Dla wielu konsumentów trwałość zapachu jest jednym z kluczowych kryteriów przy wyborze perfum. W praktyce wiele kompozycji utrzymuje się na skórze jedynie kilka godzin, co skłania użytkowników do poszukiwania alternatywnych sposobów aplikacji. Jednym z najnowszych rozwiązań, które zdobyło popularność w mediach społecznościowych, jest tzw. perfume marinating – trend rozpowszechniony na platformie TikTok, polegający na aplikowaniu perfum bezpośrednio na ubrania i przechowywaniu ich w zamkniętej przestrzeni w celu wzmocnienia i wydłużenia zapachu.

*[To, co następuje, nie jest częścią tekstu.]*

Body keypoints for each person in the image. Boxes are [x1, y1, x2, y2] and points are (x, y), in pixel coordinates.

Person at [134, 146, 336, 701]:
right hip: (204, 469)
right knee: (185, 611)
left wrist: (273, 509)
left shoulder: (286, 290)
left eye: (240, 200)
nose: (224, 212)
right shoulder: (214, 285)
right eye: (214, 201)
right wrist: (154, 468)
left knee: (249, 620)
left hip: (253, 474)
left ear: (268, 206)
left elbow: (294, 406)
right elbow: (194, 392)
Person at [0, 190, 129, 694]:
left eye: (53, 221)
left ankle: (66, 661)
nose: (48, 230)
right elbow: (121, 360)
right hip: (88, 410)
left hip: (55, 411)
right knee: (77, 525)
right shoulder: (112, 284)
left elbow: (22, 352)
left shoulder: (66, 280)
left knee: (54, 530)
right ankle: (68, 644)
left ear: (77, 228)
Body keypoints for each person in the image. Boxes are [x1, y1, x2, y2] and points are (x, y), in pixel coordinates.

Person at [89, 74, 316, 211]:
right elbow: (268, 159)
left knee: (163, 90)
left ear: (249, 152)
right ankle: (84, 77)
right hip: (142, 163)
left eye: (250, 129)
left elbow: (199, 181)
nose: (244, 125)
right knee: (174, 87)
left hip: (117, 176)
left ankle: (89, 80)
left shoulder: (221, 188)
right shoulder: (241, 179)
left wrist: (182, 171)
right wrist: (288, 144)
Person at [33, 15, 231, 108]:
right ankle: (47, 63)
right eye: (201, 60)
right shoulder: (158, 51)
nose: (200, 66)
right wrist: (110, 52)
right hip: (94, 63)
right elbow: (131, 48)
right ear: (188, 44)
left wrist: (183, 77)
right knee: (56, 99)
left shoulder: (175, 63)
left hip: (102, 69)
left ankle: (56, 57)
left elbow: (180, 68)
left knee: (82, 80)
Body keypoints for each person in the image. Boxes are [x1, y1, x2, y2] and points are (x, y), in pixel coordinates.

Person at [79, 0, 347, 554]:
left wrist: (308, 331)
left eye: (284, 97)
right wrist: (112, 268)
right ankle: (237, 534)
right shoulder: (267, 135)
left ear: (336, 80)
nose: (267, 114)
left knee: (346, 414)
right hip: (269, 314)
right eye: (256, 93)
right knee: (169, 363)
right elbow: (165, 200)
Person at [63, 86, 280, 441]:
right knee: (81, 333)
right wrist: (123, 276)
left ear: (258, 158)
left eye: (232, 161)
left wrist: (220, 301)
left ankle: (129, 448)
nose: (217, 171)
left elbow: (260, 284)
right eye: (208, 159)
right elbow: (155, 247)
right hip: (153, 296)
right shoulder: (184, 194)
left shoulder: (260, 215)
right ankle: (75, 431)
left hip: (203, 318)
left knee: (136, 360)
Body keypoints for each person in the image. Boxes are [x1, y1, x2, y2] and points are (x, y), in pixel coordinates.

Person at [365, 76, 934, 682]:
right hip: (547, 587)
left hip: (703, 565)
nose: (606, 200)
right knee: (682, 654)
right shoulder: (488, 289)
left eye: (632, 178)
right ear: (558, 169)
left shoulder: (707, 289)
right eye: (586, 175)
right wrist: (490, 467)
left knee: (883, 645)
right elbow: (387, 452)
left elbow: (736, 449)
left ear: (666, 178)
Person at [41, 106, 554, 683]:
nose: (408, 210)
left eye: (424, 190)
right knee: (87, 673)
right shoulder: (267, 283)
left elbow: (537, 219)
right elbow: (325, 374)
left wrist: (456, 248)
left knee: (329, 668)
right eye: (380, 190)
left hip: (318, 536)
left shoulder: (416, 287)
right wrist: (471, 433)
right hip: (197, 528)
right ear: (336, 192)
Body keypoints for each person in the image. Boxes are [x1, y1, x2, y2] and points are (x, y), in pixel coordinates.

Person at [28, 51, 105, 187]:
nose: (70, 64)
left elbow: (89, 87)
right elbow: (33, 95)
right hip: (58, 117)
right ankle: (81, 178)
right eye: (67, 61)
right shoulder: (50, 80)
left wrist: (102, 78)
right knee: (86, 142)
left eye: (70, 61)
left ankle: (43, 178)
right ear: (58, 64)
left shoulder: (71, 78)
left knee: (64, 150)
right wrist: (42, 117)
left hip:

Trend zyskał rozgłos dzięki użytkowniczce TikToka działającej pod pseudonimem @EarthlingSabi. W opublikowanym nagraniu pokazała ona, jak obficie spryskuje białą koszulkę perfumami Tom Ford Lost Cherry, a następnie zamyka ją w foliowym woreczku na całą noc. Film opatrzony hasłem „marinating my going out top” osiągnął 1,9 mln wyświetleń, stając się jednym z najbardziej komentowanych materiałów beauty ostatnich tygodni.

W dyskusjach pod nagraniem pojawiły się skrajne opinie. Zwolennicy trendu wskazują, że tkaniny – zwłaszcza naturalne, takie jak bawełna czy wełna – mogą zatrzymywać zapach znacznie dłużej niż skóra. Według relacji użytkowników aromat utrzymuje się na ubraniach nie przez godziny, lecz nawet przez kilka tygodni, co znacząco ogranicza konieczność ponownej aplikacji perfum w ciągu dnia.

Równolegle pojawiają się jednak ostrzeżenia dotyczące potencjalnych skutków ubocznych. Perfumy zawierają alkohol i olejki zapachowe, które mogą reagować z materiałem, powodując trwałe plamy lub odbarwienia. Ryzyko jest szczególnie wysokie w przypadku jasnych i delikatnych tkanin, takich jak jedwab, satyna czy wiskoza. Użytkownicy zwracają też uwagę, że niektóre kompozycje zapachowe rozwijają się wyłącznie pod wpływem ciepła skóry, przez co na ubraniach mogą pachnieć inaczej niż zgodnie z zamierzeniem twórcy.

Choć perfume marinating uchodzi za skuteczny sposób na zwiększenie trwałości zapachu, eksperci zalecają ostrożność. Przed zastosowaniem metody rekomendowane jest wykonanie próby na niewidocznym fragmencie materiału lub na ubraniu o mniejszej wartości. Dane z mediów społecznościowych pokazują, że trend osiąga milionowe zasięgi, jednak jego długofalowy wpływ na jakość tkanin i odbiór zapachu pozostaje kwestią indywidualną i zależną od rodzaju perfum oraz materiału.